The Pakistan confusion

IN Opinion | 07/10/2006
Editorials on the Pakistan-ISI link argued that it was up to India to prove its case and not up to Pakistan to be answerable until then.
 

 

 

You don`t say!

Darius Nakhoonwala

 

In all the years that I have been reading editorials, the one thing that has always left me flummoxed is the attitude of leader writers to Pakistan. Since I have been doing so for 40 years, it clearly has nothing to do with the individual leader writer. The confusion is an institutional thing, borne possibly out of the mistaken impression that the Indian government while being attacked must also be protected.

 

The week of October 2-7 provided yet another example of this.
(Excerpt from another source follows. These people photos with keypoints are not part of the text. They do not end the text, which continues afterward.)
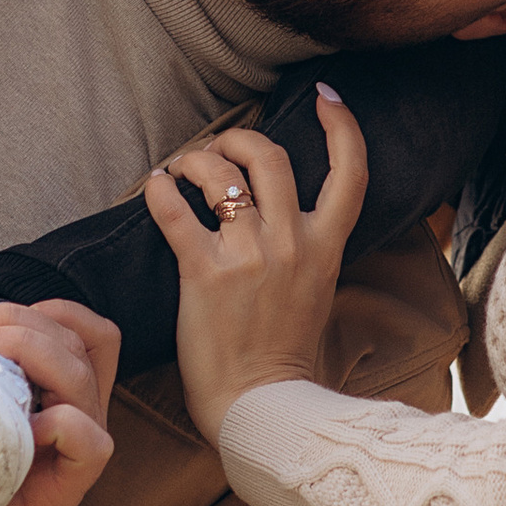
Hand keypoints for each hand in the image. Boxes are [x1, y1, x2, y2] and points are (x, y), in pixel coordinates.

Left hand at [145, 97, 365, 447]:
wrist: (261, 407)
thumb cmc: (283, 354)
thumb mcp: (317, 292)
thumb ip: (310, 249)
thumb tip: (289, 214)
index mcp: (326, 247)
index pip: (351, 172)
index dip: (342, 126)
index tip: (326, 98)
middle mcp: (292, 242)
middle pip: (270, 155)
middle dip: (238, 138)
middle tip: (220, 147)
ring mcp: (249, 255)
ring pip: (219, 173)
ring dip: (195, 160)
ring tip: (181, 170)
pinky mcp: (203, 272)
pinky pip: (174, 210)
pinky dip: (159, 190)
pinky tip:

The issue was the revelation by the Mumbai police that they had found a Pakistani-ISI link in the suburban train blasts of July 11. The chorus was immediate and completely predictable.  

 

The Pioneer, which has a strong pro-BJP proclivity, said " Pakistan, especially the ISI which reports to Gen Pervez Musharraf, continues to indulge in aiding and abetting jihadi attacks on India… and yet Prime Minister Manmohan Singh has chosen to describe Pakistan , the aggressor and exporter of terror, as a "victim of terrorism".  

 

The Hindu wrote two edits. In the first, at the outset, it took more-or-less the same line as the Pioneer. "…the search for India-Pakistan peace faces a stern test. Mumbai Police Commissioner A.N. Roy`s nationally televised assertion that the July 11 terror bombings in Mumbai were carried out "on behalf of the ISI through the Lashkar-e-Taiba" leaves little room for imagination… If Mr. Roy and his investigators are correct, the bombings were virtually an act of war..."  

 

Then something happened in its brain and it also said this. "However, while investigators have been able to show that several of the Lashkar terrorists arrested trained at Lashkar facilities in Pakistan, it is unclear just what evidence is available to support the charge that their operation was state-sponsored... the police publicly identified the Pakistani nationals they say participated in carrying out the bombings" And this immediately after the sentence, "If Mr. Roy and his investigators are correct, the bombings were virtually an act of war." What crap is this?  

 

A couple of days later it responded to the BJP demand that India should put the peace talks on hold. "To use the Mumbai police claims to discredit the India-Pakistan joint mechanism against terrorism is irrational… The evidence New Delhi marshals must be verifiable and solid — and not based solely on custodial interrogations and pseudo-scientific procedures such as narco-analysis and brain-mapping." Really? Then it put `ISI involvement` in quotes. What can one say?

 

 

The Indian Express defended itself asking how does this "square with the recently announced Indo-Pak joint monitoring mechanism on terrorism? This newspaper has argued that the plan deserves to be given a chance. We have also said that for India to make Pakistan act it must improve its own act. The 7/11 probe therefore should be the test case for the joint mechanism."

 

 

The Deccan Herald also said exactly the same thing. " The 7/11 Mumbai blasts will be a true test for the viability of the Indo-Pak joint terror mechanism agreed to by Prime Minister Manmohan Singh and President Pervez Musharraf just a fortnight ago in Havana."

 

 

Since the prime minister said exactly the same thing a couple of days later, I suspect some prior briefing on the line to take. Blame the police but defend the external policy makers.

 

 

I don`t want to bore you with what the rest of the papers said. Suffice it to say they all took the same line, namely, that it was to up India to prove its case in a watertight way and not up to Pakistan to be answerable until then. If only things were that simple.